Ces luttes présentent par ailleurs toutes les difficultés d’une action en marge des institutions officielles : le manque de résultats, la difficulté de maintenir des réseaux et des organisations qui exigent beaucoup de temps, l’apparente futilité d’une action qui a du mal à rivaliser avec les moyens dont disposent les élus. Cependant, elles présentent aussi toute une série de moyens qui sont propres à des organisations dont les membres n’ont pas à se soucier de réélection : l’inclusion de points de vue minoritaires, l’utilisation de procédés rhétoriques inédits, ou encore la personnalisation de l’action et de la narration – autant de procédés qui rappellent que les élues n’ont pas plus accès à une position universelle, valable pour toutes, que leurs égales.
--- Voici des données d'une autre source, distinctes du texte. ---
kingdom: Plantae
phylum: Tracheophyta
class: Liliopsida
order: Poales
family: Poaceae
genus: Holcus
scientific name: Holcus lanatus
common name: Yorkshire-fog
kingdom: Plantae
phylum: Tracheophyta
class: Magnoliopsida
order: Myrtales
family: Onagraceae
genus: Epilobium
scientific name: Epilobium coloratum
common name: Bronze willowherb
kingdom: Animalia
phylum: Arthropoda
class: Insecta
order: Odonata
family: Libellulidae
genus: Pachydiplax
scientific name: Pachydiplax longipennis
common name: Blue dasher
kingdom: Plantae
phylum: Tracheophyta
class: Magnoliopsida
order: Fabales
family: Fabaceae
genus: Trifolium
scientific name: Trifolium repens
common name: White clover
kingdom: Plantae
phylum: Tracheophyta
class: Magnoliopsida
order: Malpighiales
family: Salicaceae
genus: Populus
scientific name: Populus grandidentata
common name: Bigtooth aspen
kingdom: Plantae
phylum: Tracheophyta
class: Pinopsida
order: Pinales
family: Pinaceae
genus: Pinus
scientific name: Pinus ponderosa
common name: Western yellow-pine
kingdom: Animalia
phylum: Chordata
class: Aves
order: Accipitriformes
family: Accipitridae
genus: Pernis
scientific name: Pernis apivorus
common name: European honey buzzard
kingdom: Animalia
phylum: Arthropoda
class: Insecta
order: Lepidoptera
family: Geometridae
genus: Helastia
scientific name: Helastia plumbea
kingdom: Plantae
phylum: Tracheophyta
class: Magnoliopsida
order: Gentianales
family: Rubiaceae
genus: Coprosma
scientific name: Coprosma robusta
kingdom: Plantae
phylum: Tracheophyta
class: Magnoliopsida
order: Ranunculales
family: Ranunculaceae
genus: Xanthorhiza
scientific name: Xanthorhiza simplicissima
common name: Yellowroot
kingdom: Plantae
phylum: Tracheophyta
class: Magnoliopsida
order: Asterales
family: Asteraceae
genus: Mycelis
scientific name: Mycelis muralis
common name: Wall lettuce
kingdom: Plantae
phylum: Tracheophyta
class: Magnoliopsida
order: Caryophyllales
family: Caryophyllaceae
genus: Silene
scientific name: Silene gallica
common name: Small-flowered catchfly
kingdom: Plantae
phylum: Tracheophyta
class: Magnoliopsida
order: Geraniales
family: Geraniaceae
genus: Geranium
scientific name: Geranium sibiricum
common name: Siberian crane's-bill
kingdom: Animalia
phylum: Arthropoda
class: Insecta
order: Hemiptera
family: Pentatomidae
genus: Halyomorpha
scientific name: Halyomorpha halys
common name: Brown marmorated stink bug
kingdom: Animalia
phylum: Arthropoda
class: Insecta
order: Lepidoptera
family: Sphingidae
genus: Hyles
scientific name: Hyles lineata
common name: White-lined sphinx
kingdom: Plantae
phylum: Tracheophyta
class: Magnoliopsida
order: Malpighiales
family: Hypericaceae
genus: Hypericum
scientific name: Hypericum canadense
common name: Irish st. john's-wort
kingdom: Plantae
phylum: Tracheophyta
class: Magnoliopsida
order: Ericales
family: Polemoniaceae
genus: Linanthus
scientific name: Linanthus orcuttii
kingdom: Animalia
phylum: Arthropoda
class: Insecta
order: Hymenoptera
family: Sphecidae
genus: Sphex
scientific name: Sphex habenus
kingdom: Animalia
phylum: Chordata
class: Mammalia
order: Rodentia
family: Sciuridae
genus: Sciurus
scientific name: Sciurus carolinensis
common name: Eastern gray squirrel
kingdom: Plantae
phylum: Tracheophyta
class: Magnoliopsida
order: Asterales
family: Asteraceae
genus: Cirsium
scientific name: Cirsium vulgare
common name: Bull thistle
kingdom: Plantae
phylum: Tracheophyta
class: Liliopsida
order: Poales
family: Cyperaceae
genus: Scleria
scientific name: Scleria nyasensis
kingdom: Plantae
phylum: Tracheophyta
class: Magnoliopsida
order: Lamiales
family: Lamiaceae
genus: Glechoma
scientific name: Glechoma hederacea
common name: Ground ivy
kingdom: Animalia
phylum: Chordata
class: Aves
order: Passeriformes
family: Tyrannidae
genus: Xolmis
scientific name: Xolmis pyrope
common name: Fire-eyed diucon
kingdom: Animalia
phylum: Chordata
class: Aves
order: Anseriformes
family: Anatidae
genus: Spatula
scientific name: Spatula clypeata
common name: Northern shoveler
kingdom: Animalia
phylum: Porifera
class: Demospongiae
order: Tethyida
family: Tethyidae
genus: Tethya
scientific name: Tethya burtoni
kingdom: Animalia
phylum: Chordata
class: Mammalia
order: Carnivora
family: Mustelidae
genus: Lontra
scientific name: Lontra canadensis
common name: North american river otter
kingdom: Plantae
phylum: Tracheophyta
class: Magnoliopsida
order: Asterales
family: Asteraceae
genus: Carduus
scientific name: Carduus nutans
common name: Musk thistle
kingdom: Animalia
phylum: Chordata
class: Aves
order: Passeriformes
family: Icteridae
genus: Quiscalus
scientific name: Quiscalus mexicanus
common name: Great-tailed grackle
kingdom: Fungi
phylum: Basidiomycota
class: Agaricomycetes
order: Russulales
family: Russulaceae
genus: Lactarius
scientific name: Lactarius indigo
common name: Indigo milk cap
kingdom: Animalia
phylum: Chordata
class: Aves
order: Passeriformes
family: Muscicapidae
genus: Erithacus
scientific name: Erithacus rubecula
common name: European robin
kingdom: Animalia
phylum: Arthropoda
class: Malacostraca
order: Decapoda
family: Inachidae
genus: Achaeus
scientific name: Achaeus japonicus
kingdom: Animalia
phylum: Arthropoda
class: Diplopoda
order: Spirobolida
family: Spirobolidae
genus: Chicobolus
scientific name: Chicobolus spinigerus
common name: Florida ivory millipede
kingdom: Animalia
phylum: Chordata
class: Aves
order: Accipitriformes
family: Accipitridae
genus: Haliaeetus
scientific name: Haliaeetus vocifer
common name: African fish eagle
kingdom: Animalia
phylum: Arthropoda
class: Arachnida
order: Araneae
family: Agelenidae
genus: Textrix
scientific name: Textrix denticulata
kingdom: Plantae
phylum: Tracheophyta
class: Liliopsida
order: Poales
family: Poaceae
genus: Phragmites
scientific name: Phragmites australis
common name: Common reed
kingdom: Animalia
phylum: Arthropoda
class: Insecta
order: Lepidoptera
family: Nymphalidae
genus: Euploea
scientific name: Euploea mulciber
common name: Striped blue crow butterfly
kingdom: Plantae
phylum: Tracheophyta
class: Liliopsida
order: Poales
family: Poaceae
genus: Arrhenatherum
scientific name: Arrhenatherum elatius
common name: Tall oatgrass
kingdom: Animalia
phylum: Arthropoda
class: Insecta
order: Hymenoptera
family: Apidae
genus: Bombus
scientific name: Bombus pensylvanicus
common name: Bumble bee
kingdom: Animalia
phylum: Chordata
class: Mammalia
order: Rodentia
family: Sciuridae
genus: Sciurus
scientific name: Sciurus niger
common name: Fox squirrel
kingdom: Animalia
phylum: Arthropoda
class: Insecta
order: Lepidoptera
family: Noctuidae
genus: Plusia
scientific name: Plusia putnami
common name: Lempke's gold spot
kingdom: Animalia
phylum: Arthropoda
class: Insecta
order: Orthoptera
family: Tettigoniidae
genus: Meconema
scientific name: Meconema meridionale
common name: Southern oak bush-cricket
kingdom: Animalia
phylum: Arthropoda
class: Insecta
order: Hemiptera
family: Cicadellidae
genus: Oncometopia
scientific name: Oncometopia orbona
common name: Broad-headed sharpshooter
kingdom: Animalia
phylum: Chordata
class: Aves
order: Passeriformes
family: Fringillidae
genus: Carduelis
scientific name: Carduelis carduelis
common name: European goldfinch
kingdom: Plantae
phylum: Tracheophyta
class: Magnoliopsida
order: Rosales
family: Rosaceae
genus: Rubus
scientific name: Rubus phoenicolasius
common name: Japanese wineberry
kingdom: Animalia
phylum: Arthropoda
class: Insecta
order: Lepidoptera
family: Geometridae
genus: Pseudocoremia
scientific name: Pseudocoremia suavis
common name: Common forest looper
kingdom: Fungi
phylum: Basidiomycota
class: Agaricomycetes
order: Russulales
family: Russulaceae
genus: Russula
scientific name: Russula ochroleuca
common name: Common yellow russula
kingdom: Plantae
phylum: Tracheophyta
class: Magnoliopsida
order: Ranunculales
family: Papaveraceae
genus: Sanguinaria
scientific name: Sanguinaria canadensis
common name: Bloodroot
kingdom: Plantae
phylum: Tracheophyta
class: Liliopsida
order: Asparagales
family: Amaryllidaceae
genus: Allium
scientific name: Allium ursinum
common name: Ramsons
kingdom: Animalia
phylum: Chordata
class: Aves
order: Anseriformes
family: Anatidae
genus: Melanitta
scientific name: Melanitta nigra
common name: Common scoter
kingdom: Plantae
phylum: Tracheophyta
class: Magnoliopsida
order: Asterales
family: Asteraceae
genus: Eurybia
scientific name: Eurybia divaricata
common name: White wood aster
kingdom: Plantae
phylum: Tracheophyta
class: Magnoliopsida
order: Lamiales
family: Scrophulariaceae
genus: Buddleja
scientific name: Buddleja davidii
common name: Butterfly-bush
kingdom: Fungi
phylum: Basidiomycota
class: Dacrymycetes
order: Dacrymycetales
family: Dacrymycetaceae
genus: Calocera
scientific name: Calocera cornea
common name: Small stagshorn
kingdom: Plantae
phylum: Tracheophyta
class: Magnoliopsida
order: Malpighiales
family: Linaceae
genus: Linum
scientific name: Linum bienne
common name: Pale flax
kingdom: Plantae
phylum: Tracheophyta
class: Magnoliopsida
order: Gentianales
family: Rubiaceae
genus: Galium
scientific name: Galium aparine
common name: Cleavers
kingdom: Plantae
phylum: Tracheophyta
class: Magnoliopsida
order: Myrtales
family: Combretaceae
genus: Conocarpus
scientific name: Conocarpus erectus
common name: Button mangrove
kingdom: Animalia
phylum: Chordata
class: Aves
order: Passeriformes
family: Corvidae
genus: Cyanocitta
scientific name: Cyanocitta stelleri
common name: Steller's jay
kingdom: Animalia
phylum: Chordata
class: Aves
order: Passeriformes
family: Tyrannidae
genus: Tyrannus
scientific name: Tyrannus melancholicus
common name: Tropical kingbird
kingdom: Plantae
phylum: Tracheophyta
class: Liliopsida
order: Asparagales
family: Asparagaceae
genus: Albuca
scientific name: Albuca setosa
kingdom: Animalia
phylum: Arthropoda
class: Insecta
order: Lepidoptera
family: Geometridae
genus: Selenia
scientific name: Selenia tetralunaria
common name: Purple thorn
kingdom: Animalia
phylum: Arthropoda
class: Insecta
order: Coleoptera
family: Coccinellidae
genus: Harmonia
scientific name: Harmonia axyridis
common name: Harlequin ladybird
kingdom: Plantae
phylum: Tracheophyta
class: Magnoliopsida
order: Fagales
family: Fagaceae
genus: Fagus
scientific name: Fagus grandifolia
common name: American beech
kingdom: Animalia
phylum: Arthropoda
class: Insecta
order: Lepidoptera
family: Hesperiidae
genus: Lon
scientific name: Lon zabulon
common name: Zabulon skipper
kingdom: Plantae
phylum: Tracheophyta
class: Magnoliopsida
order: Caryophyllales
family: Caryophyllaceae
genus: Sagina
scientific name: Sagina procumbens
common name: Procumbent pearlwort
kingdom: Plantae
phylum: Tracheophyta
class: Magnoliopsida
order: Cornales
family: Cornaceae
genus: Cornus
La capacité de ces mouvements à développer un projet compréhensif, plutôt que de se limiter à une critique comme peut le faire l’anticapitalisme, leur permet aussi de dépasser plusieurs de ces difficultés en créant de nouveaux liens politiques au sein d’un projet commun. Pour accompagner l’anticapitalisme tout en le dépassant, Lamoureux s’appuie notamment sur les luttes féministes et les idées de développement limité et de décroissance. À travers toutes ces luttes, il s’agit de donner un sens toujours renouvelé à l’égalité et à la liberté, et à continuer de leur joindre la solidarité que les organisations communautaires sont à même de créer par « un effort politique de tous les instants » (p. 98).

Après une lecture rapide (ou même une lecture de cette recension), Le trésor perdu de la politique pourra paraître limité théoriquement, puisque Lamoureux consacre un nombre important de pages expliquer des théories déjà très répandues ; de même, les luttes dont elle fait état ont souvent été relatées. Mais, au contraire, elle réussit à affiner ces théories au contact des luttes politiques qui occupent tout autant son attention et trouvent de nouvelles explications. La relecture des théories de la délibération est particulièrement réussie à cet effet. En effectuant une synthèse d’oeuvres majeures de la philosophie politique contemporaine, et en la dirigeant vers un public non universitaire qui peut ainsi y avoir accès et utiliser ces concepts pour une action mieux concertée, Lamoureux est fidèle à sa conception de la philosophie politique.

La contribution majeure de ce livre est sans aucun doute de reprendre des considérations théoriques et de les ancrer dans des expériences et des exemples concrets et somme toute assez éloignés de ceux qui ont motivé les Arendt, Rancière, Lefort et autres à les développer. La philosophie politique peut ainsi servir de pont entre les pratiques et les situations et offrir un relais entre les militantes et les militants de lieux et de temps moins éloignés qu’on a souvent tendance à le croire.